═══ DATA RECORDS

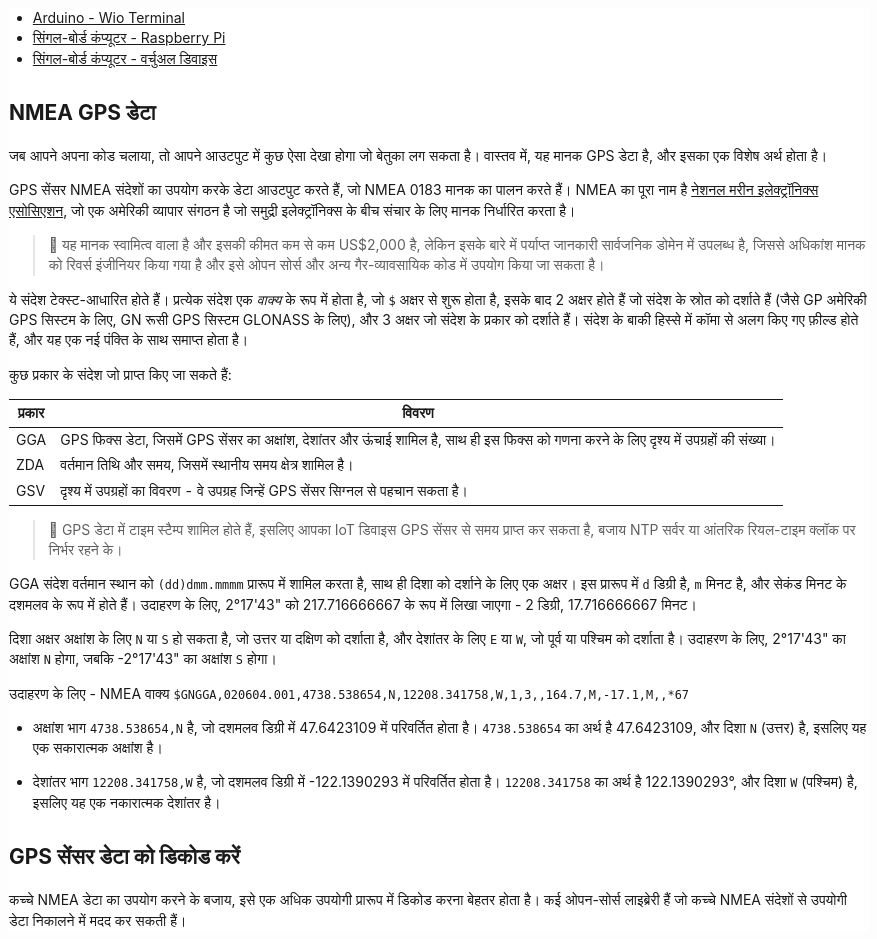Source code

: * [Arduino - Wio Terminal](wio-terminal-gps-sensor.md)
* [सिंगल-बोर्ड कंप्यूटर - Raspberry Pi](pi-gps-sensor.md)
* [सिंगल-बोर्ड कंप्यूटर - वर्चुअल डिवाइस](virtual-device-gps-sensor.md)

## NMEA GPS डेटा

जब आपने अपना कोड चलाया, तो आपने आउटपुट में कुछ ऐसा देखा होगा जो बेतुका लग सकता है। वास्तव में, यह मानक GPS डेटा है, और इसका एक विशेष अर्थ होता है।

GPS सेंसर NMEA संदेशों का उपयोग करके डेटा आउटपुट करते हैं, जो NMEA 0183 मानक का पालन करते हैं। NMEA का पूरा नाम है [नेशनल मरीन इलेक्ट्रॉनिक्स एसोसिएशन](https://www.nmea.org), जो एक अमेरिकी व्यापार संगठन है जो समुद्री इलेक्ट्रॉनिक्स के बीच संचार के लिए मानक निर्धारित करता है।

> 💁 यह मानक स्वामित्व वाला है और इसकी कीमत कम से कम US$2,000 है, लेकिन इसके बारे में पर्याप्त जानकारी सार्वजनिक डोमेन में उपलब्ध है, जिससे अधिकांश मानक को रिवर्स इंजीनियर किया गया है और इसे ओपन सोर्स और अन्य गैर-व्यावसायिक कोड में उपयोग किया जा सकता है।

ये संदेश टेक्स्ट-आधारित होते हैं। प्रत्येक संदेश एक *वाक्य* के रूप में होता है, जो `$` अक्षर से शुरू होता है, इसके बाद 2 अक्षर होते हैं जो संदेश के स्रोत को दर्शाते हैं (जैसे GP अमेरिकी GPS सिस्टम के लिए, GN रूसी GPS सिस्टम GLONASS के लिए), और 3 अक्षर जो संदेश के प्रकार को दर्शाते हैं। संदेश के बाकी हिस्से में कॉमा से अलग किए गए फ़ील्ड होते हैं, और यह एक नई पंक्ति के साथ समाप्त होता है।

कुछ प्रकार के संदेश जो प्राप्त किए जा सकते हैं:

| प्रकार | विवरण |
| ---- | ----------- |
| GGA | GPS फिक्स डेटा, जिसमें GPS सेंसर का अक्षांश, देशांतर और ऊंचाई शामिल है, साथ ही इस फिक्स को गणना करने के लिए दृश्य में उपग्रहों की संख्या। |
| ZDA | वर्तमान तिथि और समय, जिसमें स्थानीय समय क्षेत्र शामिल है। |
| GSV | दृश्य में उपग्रहों का विवरण - वे उपग्रह जिन्हें GPS सेंसर सिग्नल से पहचान सकता है। |

> 💁 GPS डेटा में टाइम स्टैम्प शामिल होते हैं, इसलिए आपका IoT डिवाइस GPS सेंसर से समय प्राप्त कर सकता है, बजाय NTP सर्वर या आंतरिक रियल-टाइम क्लॉक पर निर्भर रहने के।

GGA संदेश वर्तमान स्थान को `(dd)dmm.mmmm` प्रारूप में शामिल करता है, साथ ही दिशा को दर्शाने के लिए एक अक्षर। इस प्रारूप में `d` डिग्री है, `m` मिनट है, और सेकंड मिनट के दशमलव के रूप में होते हैं। उदाहरण के लिए, 2°17'43" को 217.716666667 के रूप में लिखा जाएगा - 2 डिग्री, 17.716666667 मिनट।

दिशा अक्षर अक्षांश के लिए `N` या `S` हो सकता है, जो उत्तर या दक्षिण को दर्शाता है, और देशांतर के लिए `E` या `W`, जो पूर्व या पश्चिम को दर्शाता है। उदाहरण के लिए, 2°17'43" का अक्षांश `N` होगा, जबकि -2°17'43" का अक्षांश `S` होगा।

उदाहरण के लिए - NMEA वाक्य `$GNGGA,020604.001,4738.538654,N,12208.341758,W,1,3,,164.7,M,-17.1,M,,*67`

* अक्षांश भाग `4738.538654,N` है, जो दशमलव डिग्री में 47.6423109 में परिवर्तित होता है। `4738.538654` का अर्थ है 47.6423109, और दिशा `N` (उत्तर) है, इसलिए यह एक सकारात्मक अक्षांश है।

* देशांतर भाग `12208.341758,W` है, जो दशमलव डिग्री में -122.1390293 में परिवर्तित होता है। `12208.341758` का अर्थ है 122.1390293°, और दिशा `W` (पश्चिम) है, इसलिए यह एक नकारात्मक देशांतर है।

## GPS सेंसर डेटा को डिकोड करें

कच्चे NMEA डेटा का उपयोग करने के बजाय, इसे एक अधिक उपयोगी प्रारूप में डिकोड करना बेहतर होता है। कई ओपन-सोर्स लाइब्रेरी हैं जो कच्चे NMEA संदेशों से उपयोगी डेटा निकालने में मदद कर सकती हैं।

══════

**EXERCISE GOAL**
The task calls for duplicating the data exactly, with no images kept.

**SOLUTION**
Source code

: * [Arduino - Wio Terminal](wio-terminal-gps-sensor.md)
* [सिंगल-बोर्ड कंप्यूटर - Raspberry Pi](pi-gps-sensor.md)
* [सिंगल-बोर्ड कंप्यूटर - वर्चुअल डिवाइस](virtual-device-gps-sensor.md)

## NMEA GPS डेटा

जब आपने अपना कोड चलाया, तो आपने आउटपुट में कुछ ऐसा देखा होगा जो बेतुका लग सकता है। वास्तव में, यह मानक GPS डेटा है, और इसका एक विशेष अर्थ होता है।

GPS सेंसर NMEA संदेशों का उपयोग करके डेटा आउटपुट करते हैं, जो NMEA 0183 मानक का पालन करते हैं। NMEA का पूरा नाम है [नेशनल मरीन इलेक्ट्रॉनिक्स एसोसिएशन](https://www.nmea.org), जो एक अमेरिकी व्यापार संगठन है जो समुद्री इलेक्ट्रॉनिक्स के बीच संचार के लिए मानक निर्धारित करता है।

> 💁 यह मानक स्वामित्व वाला है और इसकी कीमत कम से कम US$2,000 है, लेकिन इसके बारे में पर्याप्त जानकारी सार्वजनिक डोमेन में उपलब्ध है, जिससे अधिकांश मानक को रिवर्स इंजीनियर किया गया है और इसे ओपन सोर्स और अन्य गैर-व्यावसायिक कोड में उपयोग किया जा सकता है।

ये संदेश टेक्स्ट-आधारित होते हैं। प्रत्येक संदेश एक *वाक्य* के रूप में होता है, जो `$` अक्षर से शुरू होता है, इसके बाद 2 अक्षर होते हैं जो संदेश के स्रोत को दर्शाते हैं (जैसे GP अमेरिकी GPS सिस्टम के लिए, GN रूसी GPS सिस्टम GLONASS के लिए), और 3 अक्षर जो संदेश के प्रकार को दर्शाते हैं। संदेश के बाकी हिस्से में कॉमा से अलग किए गए फ़ील्ड होते हैं, और यह एक नई पंक्ति के साथ समाप्त होता है।

कुछ प्रकार के संदेश जो प्राप्त किए जा सकते हैं:

| प्रकार | विवरण |
| ---- | ----------- |
| GGA | GPS फिक्स डेटा, जिसमें GPS सेंसर का अक्षांश, देशांतर और ऊंचाई शामिल है, साथ ही इस फिक्स को गणना करने के लिए दृश्य में उपग्रहों की संख्या। |
| ZDA | वर्तमान तिथि और समय, जिसमें स्थानीय समय क्षेत्र शामिल है। |
| GSV | दृश्य में उपग्रहों का विवरण - वे उपग्रह जिन्हें GPS सेंसर सिग्नल से पहचान सकता है। |

> 💁 GPS डेटा में टाइम स्टैम्प शामिल होते हैं, इसलिए आपका IoT डिवाइस GPS सेंसर से समय प्राप्त कर सकता है, बजाय NTP सर्वर या आंतरिक रियल-टाइम क्लॉक पर निर्भर रहने के।

GGA संदेश वर्तमान स्थान को `(dd)dmm.mmmm` प्रारूप में शामिल करता है, साथ ही दिशा को दर्शाने के लिए एक अक्षर। इस प्रारूप में `d` डिग्री है, `m` मिनट है, और सेकंड मिनट के दशमलव के रूप में होते हैं। उदाहरण के लिए, 2°17'43" को 217.716666667 के रूप में लिखा जाएगा - 2 डिग्री, 17.716666667 मिनट।

दिशा अक्षर अक्षांश के लिए `N` या `S` हो सकता है, जो उत्तर या दक्षिण को दर्शाता है, और देशांतर के लिए `E` या `W`, जो पूर्व या पश्चिम को दर्शाता है। उदाहरण के लिए, 2°17'43" का अक्षांश `N` होगा, जबकि -2°17'43" का अक्षांश `S` होगा।

उदाहरण के लिए - NMEA वाक्य `$GNGGA,020604.001,4738.538654,N,12208.341758,W,1,3,,164.7,M,-17.1,M,,*67`

* अक्षांश भाग `4738.538654,N` है, जो दशमलव डिग्री में 47.6423109 में परिवर्तित होता है। `4738.538654` का अर्थ है 47.6423109, और दिशा `N` (उत्तर) है, इसलिए यह एक सकारात्मक अक्षांश है।

* देशांतर भाग `12208.341758,W` है, जो दशमलव डिग्री में -122.1390293 में परिवर्तित होता है। `12208.341758` का अर्थ है 122.1390293°, और दिशा `W` (पश्चिम) है, इसलिए यह एक नकारात्मक देशांतर है।

## GPS सेंसर डेटा को डिकोड करें

कच्चे NMEA डेटा का उपयोग करने के बजाय, इसे एक अधिक उपयोगी प्रारूप में डिकोड करना बेहतर होता है। कई ओपन-सोर्स लाइब्रेरी हैं जो कच्चे NMEA संदेशों से उपयोगी डेटा निकालने में मदद कर सकती हैं।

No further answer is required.